The very first bill to pass the House last year, which created JobsOhio, was a piece of legislation that focused specifically on job creation. At the time, Ohio’s economy had experienced several years of job losses and families were hurting. Although there is still plenty of room for improvement, the latest JobsOhio report indicates Ohio is headed in the right direction.

The primary purpose of the bill was to once again spark industrial growth in our state. By working with businesses, large and small, both inside and outside our borders, JobsOhio made the state more attractive to entrepreneurs and job creators.

During the second quarter of 2012, which included months April through June, JobsOhio worked with 77 different companies, an effort that ultimately resulted in commitments of nearly 5,000 new jobs. Sometimes jobs numbers can appear on a page as just a jumbled mess of statistics. But it is important to remember there are people and families behind those numbers who have been hit hard in recent years.

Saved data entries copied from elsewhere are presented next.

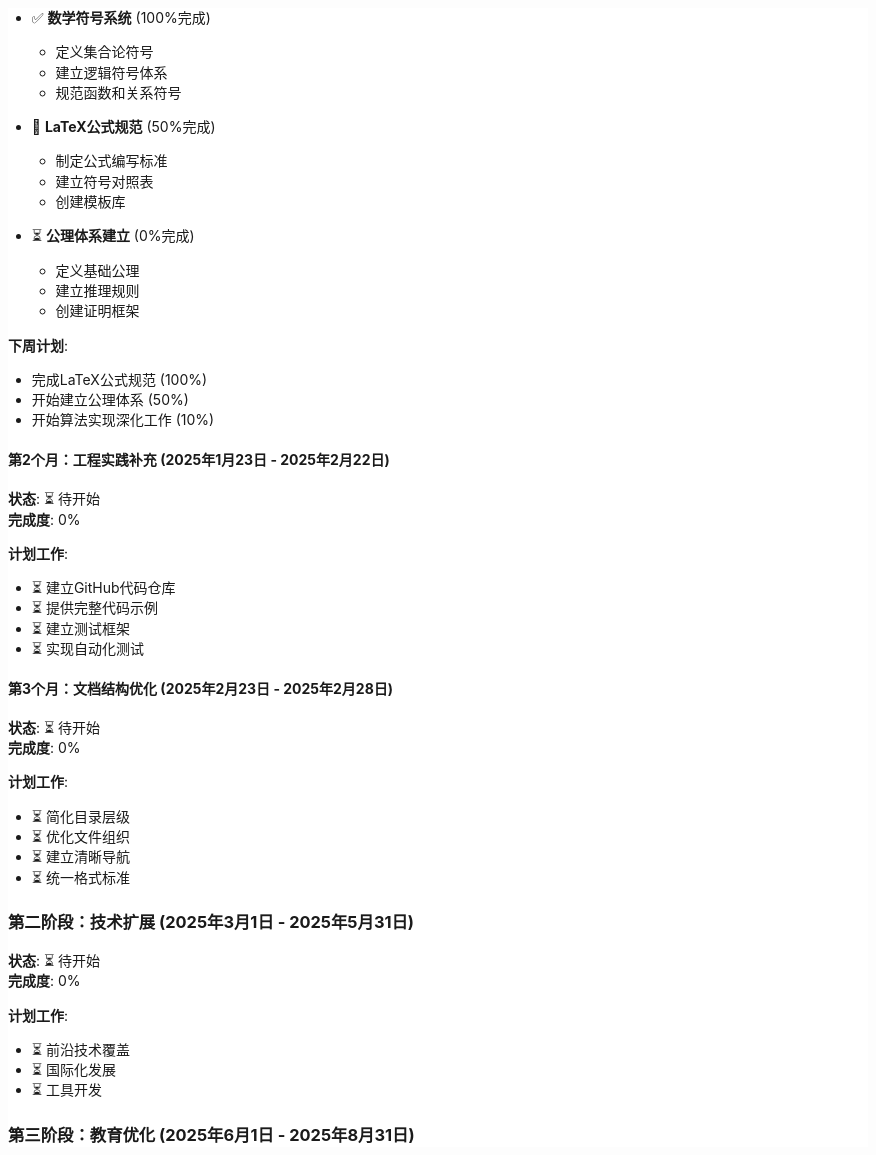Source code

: - ✅ **数学符号系统** (100%完成)
  - 定义集合论符号
  - 建立逻辑符号体系
  - 规范函数和关系符号

- 🔄 **LaTeX公式规范** (50%完成)
  - 制定公式编写标准
  - 建立符号对照表
  - 创建模板库

- ⏳ **公理体系建立** (0%完成)
  - 定义基础公理
  - 建立推理规则
  - 创建证明框架

**下周计划**:

- 完成LaTeX公式规范 (100%)
- 开始建立公理体系 (50%)
- 开始算法实现深化工作 (10%)

#### 第2个月：工程实践补充 (2025年1月23日 - 2025年2月22日)

**状态**: ⏳ 待开始  
**完成度**: 0%

**计划工作**:

- ⏳ 建立GitHub代码仓库
- ⏳ 提供完整代码示例
- ⏳ 建立测试框架
- ⏳ 实现自动化测试

#### 第3个月：文档结构优化 (2025年2月23日 - 2025年2月28日)

**状态**: ⏳ 待开始  
**完成度**: 0%

**计划工作**:

- ⏳ 简化目录层级
- ⏳ 优化文件组织
- ⏳ 建立清晰导航
- ⏳ 统一格式标准

### 第二阶段：技术扩展 (2025年3月1日 - 2025年5月31日)

**状态**: ⏳ 待开始  
**完成度**: 0%

**计划工作**:

- ⏳ 前沿技术覆盖
- ⏳ 国际化发展
- ⏳ 工具开发

### 第三阶段：教育优化 (2025年6月1日 - 2025年8月31日)
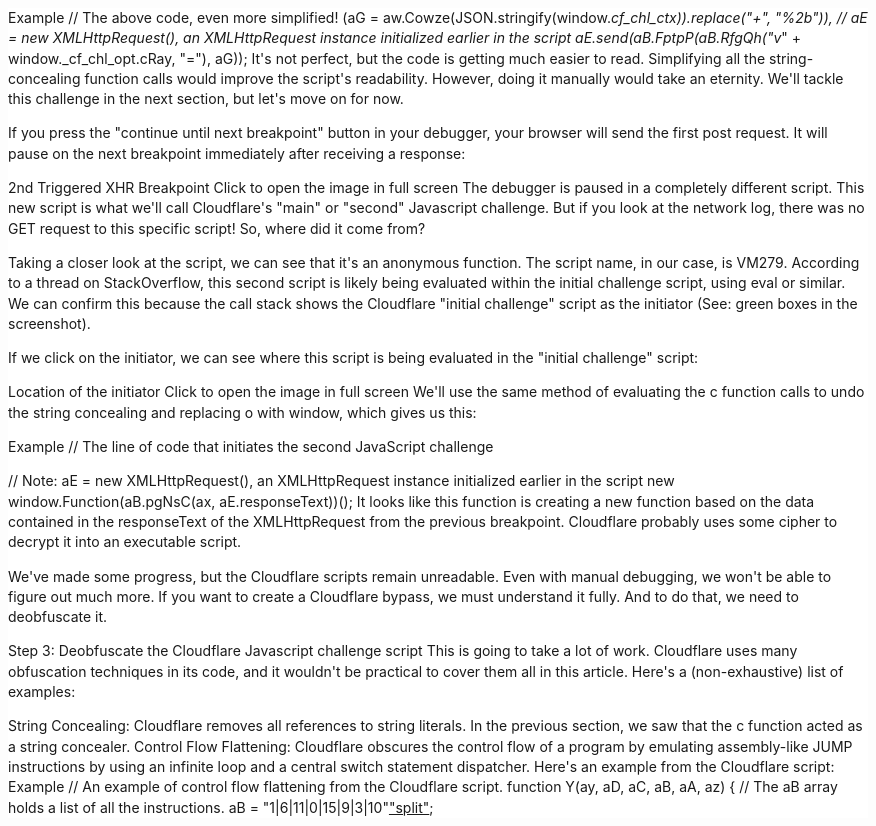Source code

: Example
// The above code, even more simplified! 
(aG = aw.Cowze(JSON.stringify(window._cf_chl_ctx)).replace("+", "%2b")), 
	// aE = new XMLHttpRequest(), an XMLHttpRequest instance initialized earlier in the script 
	aE.send(aB.FptpP(aB.RfgQh("v_" + window._cf_chl_opt.cRay, "="), aG));
It's not perfect, but the code is getting much easier to read. Simplifying all the string-concealing function calls would improve the script's readability. However, doing it manually would take an eternity. We'll tackle this challenge in the next section, but let's move on for now.

If you press the "continue until next breakpoint" button in your debugger, your browser will send the first post request. It will pause on the next breakpoint immediately after receiving a response:

2nd Triggered XHR Breakpoint
Click to open the image in full screen
The debugger is paused in a completely different script. This new script is what we'll call Cloudflare's "main" or "second" Javascript challenge. But if you look at the network log, there was no GET request to this specific script! So, where did it come from?

Taking a closer look at the script, we can see that it's an anonymous function. The script name, in our case, is VM279. According to a thread on StackOverflow, this second script is likely being evaluated within the initial challenge script, using eval or similar. We can confirm this because the call stack shows the Cloudflare "initial challenge" script as the initiator (See: green boxes in the screenshot).

If we click on the initiator, we can see where this script is being evaluated in the "initial challenge" script:

Location of the initiator
Click to open the image in full screen
We'll use the same method of evaluating the c function calls to undo the string concealing and replacing o with window, which gives us this:

Example
// The line of code that initiates the second JavaScript challenge 
 
// Note: aE = new XMLHttpRequest(), an XMLHttpRequest instance initialized earlier in the script 
new window.Function(aB.pgNsC(ax, aE.responseText))();
It looks like this function is creating a new function based on the data contained in the responseText of the XMLHttpRequest from the previous breakpoint. Cloudflare probably uses some cipher to decrypt it into an executable script.

We've made some progress, but the Cloudflare scripts remain unreadable. Even with manual debugging, we won't be able to figure out much more. If you want to create a Cloudflare bypass, we must understand it fully. And to do that, we need to deobfuscate it.

Step 3: Deobfuscate the Cloudflare Javascript challenge script
This is going to take a lot of work. Cloudflare uses many obfuscation techniques in its code, and it wouldn't be practical to cover them all in this article. Here's a (non-exhaustive) list of examples:

String Concealing: Cloudflare removes all references to string literals. In the previous section, we saw that the c function acted as a string concealer.
Control Flow Flattening: Cloudflare obscures the control flow of a program by emulating assembly-like JUMP instructions by using an infinite loop and a central switch statement dispatcher. Here's an example from the Cloudflare script:
Example
// An example of control flow flattening from the Cloudflare script. 
function Y(ay, aD, aC, aB, aA, az) { 
	// The aB array holds a list of all the instructions. 
	aB = "1|6|11|0|15|9|3|10"["split"]("|"); 
 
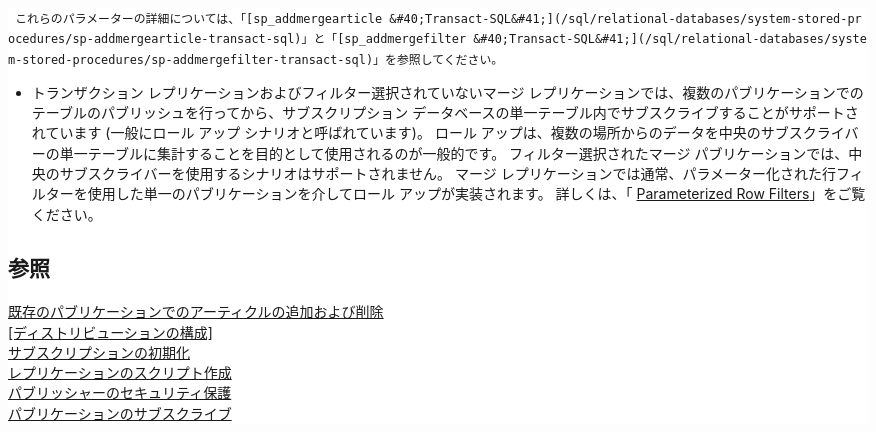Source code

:      これらのパラメーターの詳細については、「[sp_addmergearticle &#40;Transact-SQL&#41;](/sql/relational-databases/system-stored-procedures/sp-addmergearticle-transact-sql)」と「[sp_addmergefilter &#40;Transact-SQL&#41;](/sql/relational-databases/system-stored-procedures/sp-addmergefilter-transact-sql)」を参照してください。  
  
-   トランザクション レプリケーションおよびフィルター選択されていないマージ レプリケーションでは、複数のパブリケーションでのテーブルのパブリッシュを行ってから、サブスクリプション データベースの単一テーブル内でサブスクライブすることがサポートされています (一般にロール アップ シナリオと呼ばれています)。 ロール アップは、複数の場所からのデータを中央のサブスクライバーの単一テーブルに集計することを目的として使用されるのが一般的です。 フィルター選択されたマージ パブリケーションでは、中央のサブスクライバーを使用するシナリオはサポートされません。 マージ レプリケーションでは通常、パラメーター化された行フィルターを使用した単一のパブリケーションを介してロール アップが実装されます。 詳しくは、「 [Parameterized Row Filters](../merge/parameterized-filters-parameterized-row-filters.md)」をご覧ください。  
  
## <a name="see-also"></a>参照  
 [既存のパブリケーションでのアーティクルの追加および削除](add-articles-to-and-drop-articles-from-existing-publications.md)   
 [[ディストリビューションの構成]](../configure-distribution.md)   
 [サブスクリプションの初期化](../initialize-a-subscription.md)   
 [レプリケーションのスクリプト作成](../scripting-replication.md)   
 [パブリッシャーのセキュリティ保護](../security/secure-the-publisher.md)   
 [パブリケーションのサブスクライブ](../subscribe-to-publications.md)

The industries impacted by these job gains are as diverse as the people of Ohio, largely including the manufacturing and IT sectors. The projects secured in the second quarter feature a return-on-investment of $31 million, which means that within three years the tax revenue generated from the subsequent job growth will exceed the capital the state invested in these projects.

These results built upon the results of last year, when JobsOhio played a role in creating more than 21,000 new jobs and a new annual payroll of nearly $5 billion. Over the past year, Ohio ranks fourth nationally in job creation and number one in the Midwest.

As Ohio moves along on its road to recovery, numbers like these are certainly good news. With 11 consecutive months of employment gains, Ohio has been one of the nation’s leaders in showing how to lead an economic recovery.